3.8. Discontinuous Dynamic Recrystallization

The distribution of grains and nuclear mean orientation difference (KAM) in the deformed microstructure of the GH3230 alloy obtained at 1110 °C/0.1 s⁻¹ is shown in Figure 14. In this figure, the fine white line represents LAGBs, and the coarse black line represents HAGBs. It can be clearly seen that a huge number of dislocations accumulate near the grain boundaries, while the dislocation density inside the deformed grains is very small. In addition, due to the huge number of dislocations, the intragranular boundaries and grain boundaries and both sides of the grain boundaries show obvious inconsistency, and the phenomenon of grain boundary bow-shaped nucleation appears at the grain boundary. Moreover, there are a number of sub-grains inside the deformed grains and near the GBs. The above situation indicates that DDRX occurs during the deformation of the alloy.

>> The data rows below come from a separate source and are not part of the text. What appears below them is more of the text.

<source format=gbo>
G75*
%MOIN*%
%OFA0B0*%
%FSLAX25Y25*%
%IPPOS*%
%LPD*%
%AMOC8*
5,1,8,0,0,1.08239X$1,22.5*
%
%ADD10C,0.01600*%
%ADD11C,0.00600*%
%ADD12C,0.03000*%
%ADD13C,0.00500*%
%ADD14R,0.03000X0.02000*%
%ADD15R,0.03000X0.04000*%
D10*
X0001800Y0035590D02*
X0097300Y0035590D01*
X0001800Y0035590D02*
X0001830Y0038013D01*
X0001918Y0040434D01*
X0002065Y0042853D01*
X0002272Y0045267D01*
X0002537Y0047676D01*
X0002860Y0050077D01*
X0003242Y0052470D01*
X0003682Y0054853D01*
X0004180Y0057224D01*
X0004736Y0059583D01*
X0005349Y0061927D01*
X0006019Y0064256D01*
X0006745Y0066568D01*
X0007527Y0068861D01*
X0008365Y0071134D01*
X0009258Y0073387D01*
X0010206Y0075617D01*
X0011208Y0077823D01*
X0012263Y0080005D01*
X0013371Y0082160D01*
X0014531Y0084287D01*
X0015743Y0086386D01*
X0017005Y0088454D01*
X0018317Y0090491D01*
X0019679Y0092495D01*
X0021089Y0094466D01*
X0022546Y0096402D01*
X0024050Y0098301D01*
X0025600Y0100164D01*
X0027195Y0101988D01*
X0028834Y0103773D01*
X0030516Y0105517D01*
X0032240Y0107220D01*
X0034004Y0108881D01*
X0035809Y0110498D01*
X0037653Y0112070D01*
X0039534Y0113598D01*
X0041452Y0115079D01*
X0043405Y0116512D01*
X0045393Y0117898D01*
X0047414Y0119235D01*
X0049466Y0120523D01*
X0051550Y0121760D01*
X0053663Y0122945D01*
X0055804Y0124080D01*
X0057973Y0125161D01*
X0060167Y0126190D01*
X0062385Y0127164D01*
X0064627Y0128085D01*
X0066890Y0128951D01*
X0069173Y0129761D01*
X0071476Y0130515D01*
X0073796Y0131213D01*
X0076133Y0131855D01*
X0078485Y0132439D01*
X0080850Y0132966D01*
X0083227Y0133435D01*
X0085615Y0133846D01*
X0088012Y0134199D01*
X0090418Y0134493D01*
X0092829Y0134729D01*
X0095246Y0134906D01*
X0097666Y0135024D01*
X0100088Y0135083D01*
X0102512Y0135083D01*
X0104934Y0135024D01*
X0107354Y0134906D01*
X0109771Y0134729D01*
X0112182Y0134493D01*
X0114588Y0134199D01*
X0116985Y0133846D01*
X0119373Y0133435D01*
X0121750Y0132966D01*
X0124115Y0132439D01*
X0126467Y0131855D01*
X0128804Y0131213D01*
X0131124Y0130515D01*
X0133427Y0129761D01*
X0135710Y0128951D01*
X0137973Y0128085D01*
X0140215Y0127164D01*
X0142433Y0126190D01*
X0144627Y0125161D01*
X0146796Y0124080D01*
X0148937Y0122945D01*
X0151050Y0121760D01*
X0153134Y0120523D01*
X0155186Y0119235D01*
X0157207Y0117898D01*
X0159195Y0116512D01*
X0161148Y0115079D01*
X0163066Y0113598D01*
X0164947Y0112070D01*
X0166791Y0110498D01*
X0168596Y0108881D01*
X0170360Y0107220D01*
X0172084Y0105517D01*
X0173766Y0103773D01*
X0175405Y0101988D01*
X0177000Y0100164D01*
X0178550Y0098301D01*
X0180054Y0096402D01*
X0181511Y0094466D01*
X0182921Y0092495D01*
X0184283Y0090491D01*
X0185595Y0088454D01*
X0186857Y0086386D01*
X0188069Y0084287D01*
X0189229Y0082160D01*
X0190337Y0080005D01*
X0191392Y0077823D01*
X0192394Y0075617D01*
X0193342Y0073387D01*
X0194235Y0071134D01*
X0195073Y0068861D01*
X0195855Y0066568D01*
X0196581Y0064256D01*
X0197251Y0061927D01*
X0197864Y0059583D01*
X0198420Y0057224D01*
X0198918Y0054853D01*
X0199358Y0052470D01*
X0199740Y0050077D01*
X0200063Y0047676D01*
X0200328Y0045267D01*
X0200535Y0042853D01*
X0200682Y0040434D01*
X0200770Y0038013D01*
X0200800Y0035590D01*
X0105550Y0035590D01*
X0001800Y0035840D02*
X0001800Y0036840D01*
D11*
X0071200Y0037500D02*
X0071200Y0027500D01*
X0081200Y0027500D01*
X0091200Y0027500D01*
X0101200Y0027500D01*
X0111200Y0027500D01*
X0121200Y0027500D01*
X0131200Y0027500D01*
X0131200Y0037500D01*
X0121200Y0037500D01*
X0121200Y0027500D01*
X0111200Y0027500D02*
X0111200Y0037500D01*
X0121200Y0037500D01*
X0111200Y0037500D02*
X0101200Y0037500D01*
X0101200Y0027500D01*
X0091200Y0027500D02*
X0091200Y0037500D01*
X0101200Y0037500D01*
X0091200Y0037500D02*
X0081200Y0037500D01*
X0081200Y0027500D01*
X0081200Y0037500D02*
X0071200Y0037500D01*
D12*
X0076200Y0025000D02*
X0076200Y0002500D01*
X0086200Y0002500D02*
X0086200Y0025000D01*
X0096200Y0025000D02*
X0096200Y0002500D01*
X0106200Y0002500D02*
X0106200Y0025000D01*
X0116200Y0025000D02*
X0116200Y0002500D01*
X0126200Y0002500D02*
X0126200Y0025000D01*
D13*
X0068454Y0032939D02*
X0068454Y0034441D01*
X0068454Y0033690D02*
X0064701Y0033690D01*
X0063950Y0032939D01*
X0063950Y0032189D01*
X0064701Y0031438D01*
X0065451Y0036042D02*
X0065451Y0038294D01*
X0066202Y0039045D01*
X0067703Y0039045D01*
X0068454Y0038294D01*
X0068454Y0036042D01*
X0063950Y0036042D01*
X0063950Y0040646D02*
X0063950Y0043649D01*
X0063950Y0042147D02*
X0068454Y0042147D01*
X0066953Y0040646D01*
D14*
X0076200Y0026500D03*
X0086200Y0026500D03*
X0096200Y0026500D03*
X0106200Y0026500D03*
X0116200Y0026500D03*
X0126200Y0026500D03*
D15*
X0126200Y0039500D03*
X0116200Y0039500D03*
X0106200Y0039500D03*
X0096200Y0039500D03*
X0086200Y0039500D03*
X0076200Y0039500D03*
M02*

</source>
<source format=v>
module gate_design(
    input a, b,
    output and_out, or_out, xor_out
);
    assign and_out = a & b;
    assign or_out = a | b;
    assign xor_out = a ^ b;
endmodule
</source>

In the figure, the HAGB (48°) side in the blue region bends from the low-density dislocation region toward the high-density dislocation region. Meanwhile, the sub-grain boundaries formed by dislocation accumulation and entanglement cut off the local bending part of the deformed grains. With the further accumulation of dislocations around the sub-grain boundaries, the sub-grain boundaries are gradually transformed into high-angle grain boundaries, and finally the new grains are separated from the original grains. This process is repeated with continuous high-temperature deformation, resulting in a gradual reduction in the deformation area [39]. As the deformation temperature gradually increases, the DRX mode gradually changes from CDRX to DDRX.

4. Conclusions

The constitutive equation of GH3230 was established according to the Arrhenius hyperbolic sine form. Under the conditions of a deformation temperature of 1020~1110 °C and strain rate of 1~0.001 s⁻¹, the constitutive relation can be expressed as follows: $\dot{\epsilon }=exp\left(36.123\right){\left[sinh\left(0.00587\sigma \right)\right]}^{4.7946}exp\left[-451.507/\left(RT\right)\right]$. The average activation energy of deformation at different deformation temperatures and different strain rates is 451.507 kJ/mol, and dynamic recrystallization occurs during deformation.

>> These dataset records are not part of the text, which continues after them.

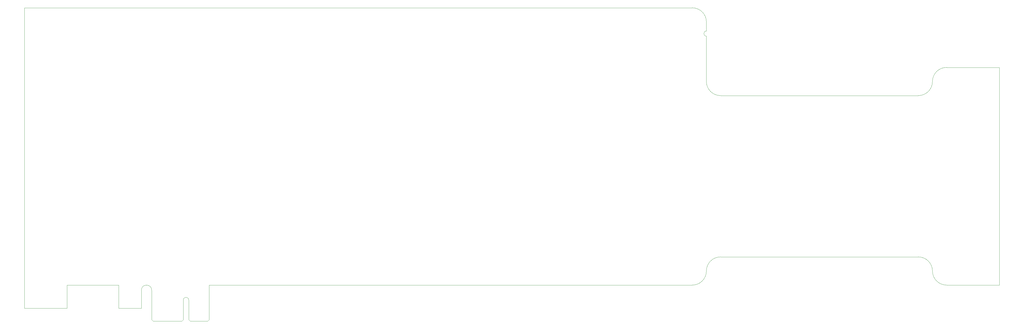
<source format=gm1>
G04*
G04 #@! TF.GenerationSoftware,Altium Limited,Altium Designer,21.3.2 (30)*
G04*
G04 Layer_Color=16711935*
%FSAX43Y43*%
%MOMM*%
G71*
G04*
G04 #@! TF.SameCoordinates,45D360A2-150A-4C48-8BE0-6443E8338445*
G04*
G04*
G04 #@! TF.FilePolarity,Positive*
G04*
G01*
G75*
%ADD10C,0.100*%
D10*
X0341300Y0202900D02*
G03*
X0341300Y0201100I0000000J-0000900D01*
G01*
X0145000Y0110925D02*
G03*
X0141350Y0110925I-0001825J0000000D01*
G01*
X0158100Y0107450D02*
G03*
X0156200Y0107450I-0000950J0000000D01*
G01*
X0336300Y0112750D02*
G03*
X0341300Y0117750I-0000000J0005000D01*
G01*
X0341300Y0206150D02*
G03*
X0336300Y0211150I-0005000J-0000000D01*
G01*
X0346300Y0122750D02*
G03*
X0341300Y0117750I0000000J-0005000D01*
G01*
X0421300D02*
G03*
X0426300Y0112750I0005000J0000000D01*
G01*
X0421300Y0117750D02*
G03*
X0416300Y0122750I-0005000J0000000D01*
G01*
X0426300Y0190000D02*
G03*
X0421300Y0185000I0000000J-0005000D01*
G01*
X0416300Y0180000D02*
G03*
X0421300Y0185000I-0000000J0005000D01*
G01*
X0341300D02*
G03*
X0346300Y0180000I0005000J0000000D01*
G01*
X0341300Y0202900D02*
Y0206150D01*
X0100000Y0104500D02*
Y0211150D01*
Y0104500D02*
X0115000D01*
Y0112750D01*
X0133350D01*
Y0104500D02*
Y0112750D01*
Y0104500D02*
X0141350D01*
Y0110925D01*
X0145000Y0100500D02*
Y0110925D01*
Y0100500D02*
X0145500Y0100000D01*
X0155700D01*
X0156200Y0100500D01*
Y0107450D01*
X0158100Y0100500D02*
Y0107450D01*
Y0100500D02*
X0158600Y0100000D01*
X0164800D01*
X0165300Y0100500D01*
Y0112750D01*
X0100000Y0211150D02*
X0336300D01*
X0165300Y0112750D02*
X0336300D01*
X0426300D02*
X0445000D01*
X0346300Y0122750D02*
X0416300D01*
X0445000Y0190000D02*
X0445000Y0112750D01*
X0426300Y0190000D02*
X0445000D01*
X0346300Y0180000D02*
X0416300D01*
X0341300Y0185000D02*
Y0201100D01*
M02*

</source>
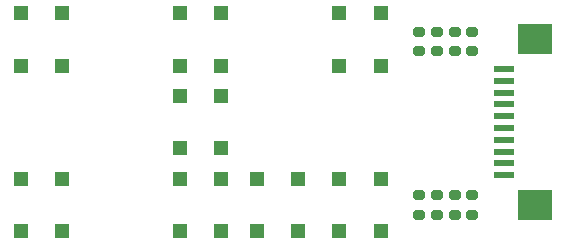
<source format=gbr>
%TF.GenerationSoftware,KiCad,Pcbnew,8.0.6-1.fc40*%
%TF.CreationDate,2025-02-15T18:16:13+01:00*%
%TF.ProjectId,airMouse-mouse,6169724d-6f75-4736-952d-6d6f7573652e,RC1*%
%TF.SameCoordinates,Original*%
%TF.FileFunction,Paste,Top*%
%TF.FilePolarity,Positive*%
%FSLAX46Y46*%
G04 Gerber Fmt 4.6, Leading zero omitted, Abs format (unit mm)*
G04 Created by KiCad (PCBNEW 8.0.6-1.fc40) date 2025-02-15 18:16:13*
%MOMM*%
%LPD*%
G01*
G04 APERTURE LIST*
G04 Aperture macros list*
%AMRoundRect*
0 Rectangle with rounded corners*
0 $1 Rounding radius*
0 $2 $3 $4 $5 $6 $7 $8 $9 X,Y pos of 4 corners*
0 Add a 4 corners polygon primitive as box body*
4,1,4,$2,$3,$4,$5,$6,$7,$8,$9,$2,$3,0*
0 Add four circle primitives for the rounded corners*
1,1,$1+$1,$2,$3*
1,1,$1+$1,$4,$5*
1,1,$1+$1,$6,$7*
1,1,$1+$1,$8,$9*
0 Add four rect primitives between the rounded corners*
20,1,$1+$1,$2,$3,$4,$5,0*
20,1,$1+$1,$4,$5,$6,$7,0*
20,1,$1+$1,$6,$7,$8,$9,0*
20,1,$1+$1,$8,$9,$2,$3,0*%
G04 Aperture macros list end*
%ADD10RoundRect,0.200000X-0.275000X0.200000X-0.275000X-0.200000X0.275000X-0.200000X0.275000X0.200000X0*%
%ADD11R,1.200000X1.200000*%
%ADD12RoundRect,0.200000X0.275000X-0.200000X0.275000X0.200000X-0.275000X0.200000X-0.275000X-0.200000X0*%
%ADD13R,1.800000X0.600000*%
%ADD14R,3.000000X2.500000*%
G04 APERTURE END LIST*
D10*
%TO.C,R6*%
X153500000Y-72350000D03*
X153500000Y-74000000D03*
%TD*%
D11*
%TO.C,SW5*%
X131750000Y-84775000D03*
X131750000Y-89225000D03*
X135250000Y-84775000D03*
X135250000Y-89225000D03*
%TD*%
D10*
%TO.C,R8*%
X156500000Y-72350000D03*
X156500000Y-74000000D03*
%TD*%
D12*
%TO.C,R1*%
X156500000Y-87825000D03*
X156500000Y-86175000D03*
%TD*%
D11*
%TO.C,SW3*%
X145250000Y-70775000D03*
X145250000Y-75225000D03*
X148750000Y-70775000D03*
X148750000Y-75225000D03*
%TD*%
D12*
%TO.C,R4*%
X152000000Y-87825000D03*
X152000000Y-86175000D03*
%TD*%
D10*
%TO.C,R5*%
X152000000Y-72350000D03*
X152000000Y-74000000D03*
%TD*%
D12*
%TO.C,R3*%
X153500000Y-87825000D03*
X153500000Y-86175000D03*
%TD*%
D11*
%TO.C,SW2*%
X131750000Y-77775000D03*
X131750000Y-82225000D03*
X135250000Y-77775000D03*
X135250000Y-82225000D03*
%TD*%
%TO.C,SW6*%
X145250000Y-84775000D03*
X145250000Y-89225000D03*
X148750000Y-84775000D03*
X148750000Y-89225000D03*
%TD*%
%TO.C,SW1*%
X118250000Y-70775000D03*
X118250000Y-75225000D03*
X121750000Y-70775000D03*
X121750000Y-75225000D03*
%TD*%
D13*
%TO.C,J1*%
X159212500Y-84500000D03*
X159212500Y-83500000D03*
X159212500Y-82500000D03*
X159212500Y-81500000D03*
X159212500Y-80500000D03*
X159212500Y-79500000D03*
X159212500Y-78500000D03*
X159212500Y-77500000D03*
X159212500Y-76500000D03*
X159212500Y-75500000D03*
D14*
X161812500Y-87000000D03*
X161812500Y-73000000D03*
%TD*%
D11*
%TO.C,SW4*%
X131750000Y-70775000D03*
X131750000Y-75225000D03*
X135250000Y-70775000D03*
X135250000Y-75225000D03*
%TD*%
D12*
%TO.C,R2*%
X155000000Y-87825000D03*
X155000000Y-86175000D03*
%TD*%
D11*
%TO.C,SW7*%
X138250000Y-84775000D03*
X138250000Y-89225000D03*
X141750000Y-84775000D03*
X141750000Y-89225000D03*
%TD*%
%TO.C,SW8*%
X118250000Y-84775000D03*
X118250000Y-89225000D03*
X121750000Y-84775000D03*
X121750000Y-89225000D03*
%TD*%
D10*
%TO.C,R7*%
X155000000Y-72350000D03*
X155000000Y-74000000D03*
%TD*%
M02*

</source>
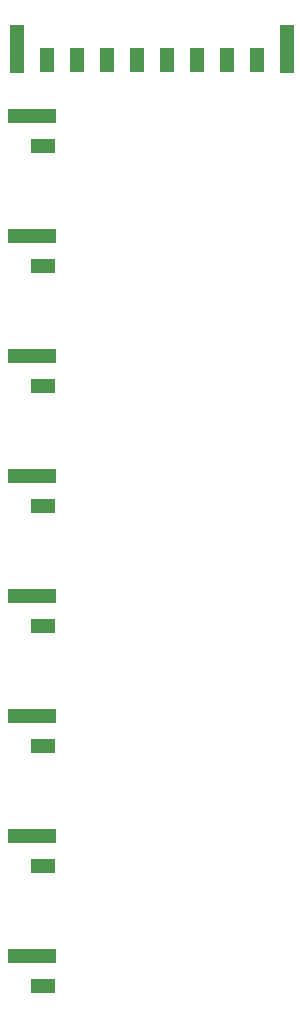
<source format=gbr>
G04 DesignSpark PCB Gerber Version 10.0 Build 5299*
%FSLAX35Y35*%
%MOIN*%
%ADD135R,0.04537X0.08474*%
%ADD136R,0.04537X0.16348*%
%ADD137R,0.08474X0.04537*%
%ADD124R,0.16348X0.04537*%
X0Y0D02*
D02*
D124*
X27473Y30547D03*
Y70547D03*
Y110547D03*
Y150547D03*
Y190547D03*
Y230547D03*
Y270547D03*
Y310547D03*
D02*
D135*
X32421Y329246D03*
X42421D03*
X52421D03*
X62421D03*
X72421D03*
X82421D03*
X92421D03*
X102421D03*
D02*
D136*
X22421Y332995D03*
X112421D03*
D02*
D137*
X31215Y20547D03*
Y60547D03*
Y100547D03*
Y140547D03*
Y180547D03*
Y220547D03*
Y260547D03*
Y300547D03*
X0Y0D02*
M02*

</source>
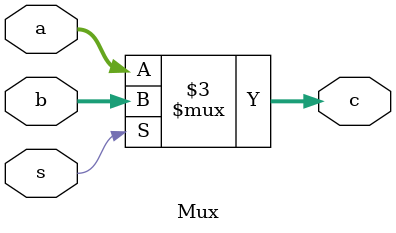
<source format=sv>
module Mux
    #(parameter width = 16)(
        input [width-1:0] a, b,
        input s,
      output reg[width-1:0] c
    );
    
    always @(*)
    begin
      if(s)
            c <= b;
        else
            c <= a;
    end
    
endmodule
</source>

A power dissipation diagram and hot processing diagram of the GH3230 alloy under different deformation parameters were established. The peak value of η is 0.34. Under 1020~1050 °C and 1 s⁻¹, the deformed alloy is prone to flow instability defects. The suitable hot processing range of GH3230 is 1020~1110 °C, and the strain rate is 0.1~0.001 s⁻¹.

With an increase in deformation conditions, the average grain size of the GH3230 alloy grows from 16.86 to 35.06 μm. The deformation temperature and strain rate have an enormous impact on the dynamic recrystallization of the GH3230 alloy. With an increase in deformation temperature, the degree of recrystallization of the alloy increases. With a decrease in strain rate, the degree of recrystallization of the alloy increases, and the maximum recrystallization volume fraction can reach 75.2%. During the dynamic recrystallization process, a large number of twins are produced, and the change trend in the ∑3 grain boundary is similar to that in the recrystallization volume fraction.

The recrystallization mechanism of the GH3230 alloy under different process parameters includes CDRX and DDRX. The continuous dynamic recrystallization process is dominated by the rotation of sub-grains accompanied by the transformation of LAGBs to HAGBs, and DDRX is dominated by the nucleation of grain boundary bowing. With an increase in deformation temperature and a decrease in strain rate, the recrystallization mechanism changes from continuous dynamic recrystallization to discontinuous dynamic recrystallization.